YouTube takes copyright law into their own hands with new policy on music infringement

From mid-September YouTube will implement its new policy on how copyright holders can deal with infringements of their music on the platform. The changes effect the way copyright is enforced on YouTube, and it begs the questions; are they making their own copyright rules? And, if they are, and they are, how do we feel about that?

As readers will know, an infringement of copyright in a song on YouTube would happen if someone uses it in their video without a licence or permission of the rights holder, unless they are benefitting from a copyright exception [although the technology cannot recognise the purpose of the use and so on YouTube copyright exceptions can only realistically be utilised by users who are knowledgeable enough to submit a counter notification or dispute a Content ID claim]. YouTube currently provides rightsholders with tools to help enforce their copyright on the platform which allows the rightsholder to mute, remove, monetise or leave the uploaded video.

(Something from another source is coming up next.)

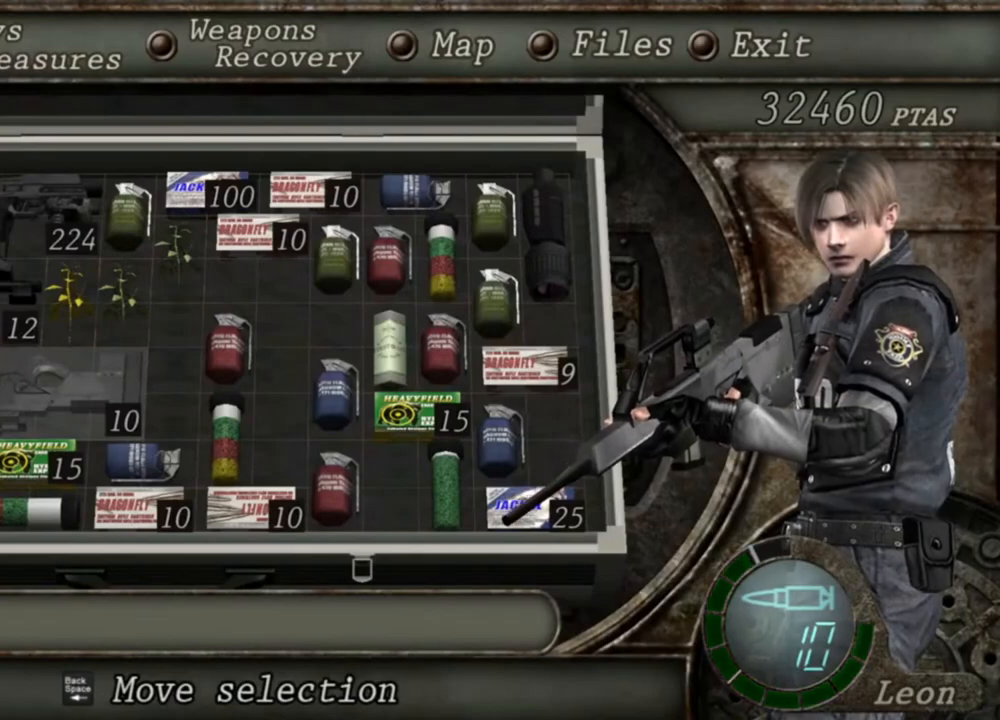
{"keys": [], "mouse": ["right"], "events": []}
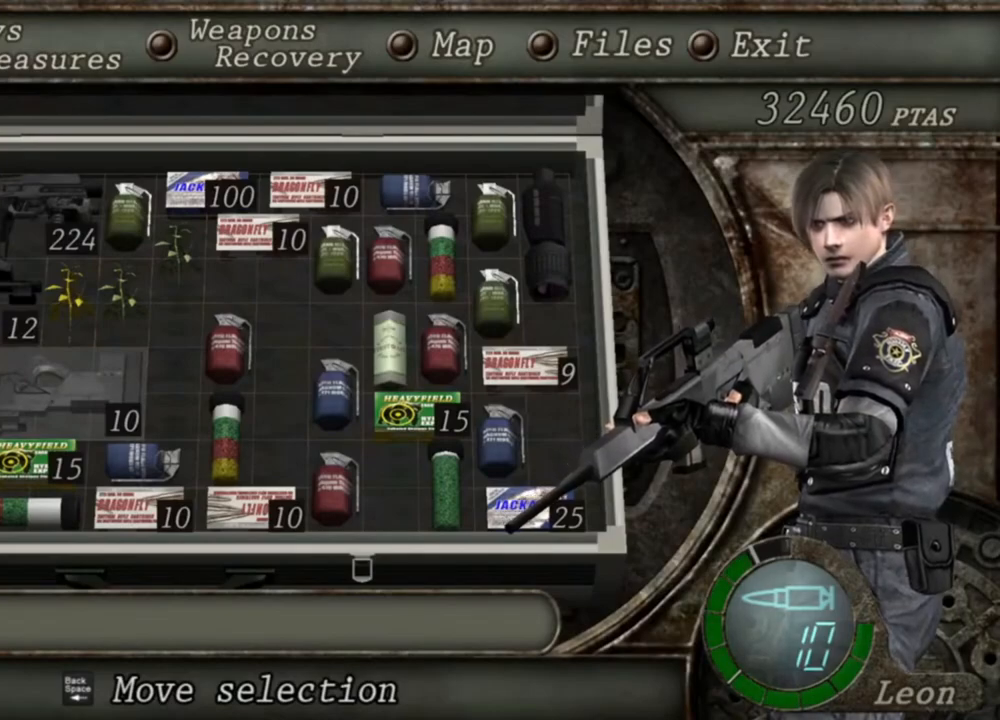
{"keys": [], "mouse": ["right"], "events": [[216, "tab", "down"], [350, "tab", "up"]]}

However, YouTube have stated that they noticed a trend of aggressive manual claiming of very short music clips used in monetized videos. They say that this feels particularly unfair, as the claim transfers all the revenue from the creator to the claimant, regardless of the amount of music claimed. As a result, YouTube announced that they are changing their manual claiming policies “to improve fairness in the creator ecosystem, while still respecting copyright owners’ rights to prevent unlicensed use of their content.”

A copyright holder can make a claim on any video that uses their content without permission — regardless of how short the clip is – that enables them to either block the video or prevent the uploader from monetising the video. The Manual Claiming Tool enables copyright holders to receive all the revenue from a video that includes their content.

However, under the new policy, copyright owners will no longer be able to use the YouTube Manual Claiming Tool to monetise from creator videos that use “very short or unintentional uses of music”. This change only applies to claims made with the Manual Claiming tool, where the rightsholder actively reviews the videos, and not claims made through Content ID match system.

Cute but controlling.
Image: Paul Appleton
Without the option to monetise from the uploaders video, YouTube suggest that copyright owners might like to leave “very short or unintentional uses unclaimed”. Since the new policy was triggered by a trend of aggressive manual claiming, this seems unlikely! Most likely, copyright owners can simply choose to prevent monetisation of the video by the uploader or block the video altogether.

YouTube acknowledged that the changes might result in more blocked content in the short-term, but that they feel this is an important step toward striking the right balance over the long-term.

The change in policy could be considered a positive step towards balancing the rights of the copyright holders and the users, but will no doubt be unwelcomed by copyright holders because they are losing a revenue option.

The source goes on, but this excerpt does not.